+++ Records for this exercise +++

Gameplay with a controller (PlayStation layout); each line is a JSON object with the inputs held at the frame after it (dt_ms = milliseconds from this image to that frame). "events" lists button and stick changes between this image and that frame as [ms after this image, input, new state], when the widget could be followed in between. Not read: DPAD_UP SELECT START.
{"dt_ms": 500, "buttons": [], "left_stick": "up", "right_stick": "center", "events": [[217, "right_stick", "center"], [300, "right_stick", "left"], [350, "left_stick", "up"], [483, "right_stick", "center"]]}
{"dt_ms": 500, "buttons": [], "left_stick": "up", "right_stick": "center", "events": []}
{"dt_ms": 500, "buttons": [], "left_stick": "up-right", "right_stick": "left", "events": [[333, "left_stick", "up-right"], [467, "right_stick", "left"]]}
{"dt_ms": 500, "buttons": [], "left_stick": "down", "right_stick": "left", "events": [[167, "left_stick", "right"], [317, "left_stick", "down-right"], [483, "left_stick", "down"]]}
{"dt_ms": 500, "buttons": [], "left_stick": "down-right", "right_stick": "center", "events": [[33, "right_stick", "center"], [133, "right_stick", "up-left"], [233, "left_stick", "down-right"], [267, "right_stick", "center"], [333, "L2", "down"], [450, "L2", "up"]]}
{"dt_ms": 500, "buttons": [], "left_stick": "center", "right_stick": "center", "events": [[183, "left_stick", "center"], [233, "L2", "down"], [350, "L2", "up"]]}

+++

[Task statement] For each line of the entries that holds the word "center", pull that line out.

[Response box]
{"dt_ms": 500, "buttons": [], "left_stick": "up", "right_stick": "center", "events": [[217, "right_stick", "center"], [300, "right_stick", "left"], [350, "left_stick", "up"], [483, "right_stick", "center"]]}
{"dt_ms": 500, "buttons": [], "left_stick": "up", "right_stick": "center", "events": []}
{"dt_ms": 500, "buttons": [], "left_stick": "down-right", "right_stick": "center", "events": [[33, "right_stick", "center"], [133, "right_stick", "up-left"], [233, "left_stick", "down-right"], [267, "right_stick", "center"], [333, "L2", "down"], [450, "L2", "up"]]}
{"dt_ms": 500, "buttons": [], "left_stick": "center", "right_stick": "center", "events": [[183, "left_stick", "center"], [233, "L2", "down"], [350, "L2", "up"]]}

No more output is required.